A study published in the US National Library of Medicine and the National Institutes of Health examined how magnesium might help treat depression.
The study pointed out that, against the widespread belief that Western countries have the best nutritious people on the planet, there is evidence that a serious deficiency of dietary magnesium in the Western world is associated with an increased risk of major depression and biological markers of depression.
For a long time, it was not accepted that food had any effect on brain structure or function, including cognitive development, mood and intellect.
It is now quite certain that magnesium plays a vital role in all major metabolic processes, in reducing oxidative stress and in ionic regulation, among other roles in the brain and mood disorders.
Only 16% of the original magnesium and 24% of the original zinc found in whole wheat remains in refined wheat.
These conditions reduced the average consumption of bioavailable magnesium from 450 mg in the nineteenth century and earlier, to 250 mg per day or less in the twentieth and early twenty-first centuries, resulting in a significant and unhealthy deficiency of magnesium in the majority of the population.
Magnesium deficiency is common among people with depression, and research shows that taking it may reduce symptoms of depression.
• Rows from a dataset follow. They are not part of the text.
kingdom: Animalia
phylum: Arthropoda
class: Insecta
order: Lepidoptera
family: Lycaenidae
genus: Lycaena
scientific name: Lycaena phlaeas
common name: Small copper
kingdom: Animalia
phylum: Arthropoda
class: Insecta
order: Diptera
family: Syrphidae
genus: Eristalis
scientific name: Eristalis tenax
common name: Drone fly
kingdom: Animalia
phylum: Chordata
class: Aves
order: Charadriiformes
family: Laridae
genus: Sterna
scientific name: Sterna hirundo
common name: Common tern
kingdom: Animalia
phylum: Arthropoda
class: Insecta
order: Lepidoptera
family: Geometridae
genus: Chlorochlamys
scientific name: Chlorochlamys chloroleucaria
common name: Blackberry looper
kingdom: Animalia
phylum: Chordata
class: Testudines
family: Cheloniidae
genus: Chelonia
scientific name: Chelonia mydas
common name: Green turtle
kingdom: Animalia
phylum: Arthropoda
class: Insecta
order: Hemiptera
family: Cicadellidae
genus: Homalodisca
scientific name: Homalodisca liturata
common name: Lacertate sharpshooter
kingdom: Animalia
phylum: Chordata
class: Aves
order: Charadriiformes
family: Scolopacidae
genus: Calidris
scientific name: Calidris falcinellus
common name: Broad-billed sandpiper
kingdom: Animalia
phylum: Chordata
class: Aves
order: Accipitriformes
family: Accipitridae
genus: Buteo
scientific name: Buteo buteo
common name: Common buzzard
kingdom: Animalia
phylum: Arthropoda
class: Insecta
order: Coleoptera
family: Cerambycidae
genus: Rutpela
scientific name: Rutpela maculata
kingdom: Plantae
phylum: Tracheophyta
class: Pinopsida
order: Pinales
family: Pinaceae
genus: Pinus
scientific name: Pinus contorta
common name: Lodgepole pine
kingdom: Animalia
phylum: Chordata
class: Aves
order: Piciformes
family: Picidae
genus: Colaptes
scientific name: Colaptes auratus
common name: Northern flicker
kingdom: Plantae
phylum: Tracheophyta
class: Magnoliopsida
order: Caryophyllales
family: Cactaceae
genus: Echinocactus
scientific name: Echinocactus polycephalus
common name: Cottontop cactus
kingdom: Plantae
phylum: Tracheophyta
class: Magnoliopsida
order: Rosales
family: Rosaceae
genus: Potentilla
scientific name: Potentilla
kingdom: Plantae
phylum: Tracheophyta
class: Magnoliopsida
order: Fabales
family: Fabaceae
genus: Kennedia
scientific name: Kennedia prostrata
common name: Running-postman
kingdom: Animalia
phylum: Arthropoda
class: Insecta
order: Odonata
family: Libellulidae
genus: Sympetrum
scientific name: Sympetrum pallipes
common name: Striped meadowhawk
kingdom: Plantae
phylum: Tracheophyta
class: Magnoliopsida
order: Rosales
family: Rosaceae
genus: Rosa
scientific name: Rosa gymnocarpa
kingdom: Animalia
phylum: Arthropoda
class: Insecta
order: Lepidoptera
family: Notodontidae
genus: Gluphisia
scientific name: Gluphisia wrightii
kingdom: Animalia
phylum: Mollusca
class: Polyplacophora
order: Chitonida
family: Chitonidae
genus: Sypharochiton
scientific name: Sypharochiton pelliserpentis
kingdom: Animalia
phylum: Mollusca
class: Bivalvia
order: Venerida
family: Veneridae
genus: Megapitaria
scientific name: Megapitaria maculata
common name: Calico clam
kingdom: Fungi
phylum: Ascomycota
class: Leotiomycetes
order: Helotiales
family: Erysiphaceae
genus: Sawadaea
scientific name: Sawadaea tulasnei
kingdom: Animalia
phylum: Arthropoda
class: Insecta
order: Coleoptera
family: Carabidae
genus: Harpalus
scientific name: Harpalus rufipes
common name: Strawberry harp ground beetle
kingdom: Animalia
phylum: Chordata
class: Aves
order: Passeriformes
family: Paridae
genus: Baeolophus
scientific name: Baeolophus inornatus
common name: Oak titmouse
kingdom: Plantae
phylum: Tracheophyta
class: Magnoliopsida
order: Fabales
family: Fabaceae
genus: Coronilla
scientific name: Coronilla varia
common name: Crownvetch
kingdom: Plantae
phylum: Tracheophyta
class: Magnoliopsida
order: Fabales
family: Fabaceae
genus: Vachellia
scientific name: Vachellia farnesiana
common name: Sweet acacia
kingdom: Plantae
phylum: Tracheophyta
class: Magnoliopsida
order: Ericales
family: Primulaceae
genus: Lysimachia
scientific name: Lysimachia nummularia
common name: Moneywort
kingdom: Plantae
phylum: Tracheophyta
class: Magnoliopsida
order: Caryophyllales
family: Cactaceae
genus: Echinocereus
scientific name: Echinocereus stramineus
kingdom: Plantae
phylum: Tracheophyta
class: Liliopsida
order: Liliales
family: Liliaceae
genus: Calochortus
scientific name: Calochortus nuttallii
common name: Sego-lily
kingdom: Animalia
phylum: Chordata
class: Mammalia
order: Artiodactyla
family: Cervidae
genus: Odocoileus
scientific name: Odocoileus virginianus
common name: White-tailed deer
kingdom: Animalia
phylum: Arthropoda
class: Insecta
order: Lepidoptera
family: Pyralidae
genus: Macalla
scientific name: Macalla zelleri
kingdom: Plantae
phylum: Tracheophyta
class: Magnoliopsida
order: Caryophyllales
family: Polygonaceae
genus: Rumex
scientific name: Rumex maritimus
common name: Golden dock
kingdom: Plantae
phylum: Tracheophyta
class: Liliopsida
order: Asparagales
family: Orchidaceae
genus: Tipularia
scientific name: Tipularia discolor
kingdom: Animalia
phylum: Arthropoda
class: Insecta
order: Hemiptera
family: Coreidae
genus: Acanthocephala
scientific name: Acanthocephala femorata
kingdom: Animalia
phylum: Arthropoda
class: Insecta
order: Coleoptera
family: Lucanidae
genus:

And a randomized study of 126 people with mild to moderate depression found that taking 248 mg of magnesium daily for six weeks led to a significant improvement in depression symptoms compared to a placebo.
And if you take magnesium as a supplement, studies have shown that magnesium can have anti-anxiety effects as well.
Doses between 75 and 360 mg per day are generally recommended, according to a 2017 review.
Foods rich in magnesium include dark chocolate, avocados, nuts, legumes, tofu, seeds, fatty fish and bananas.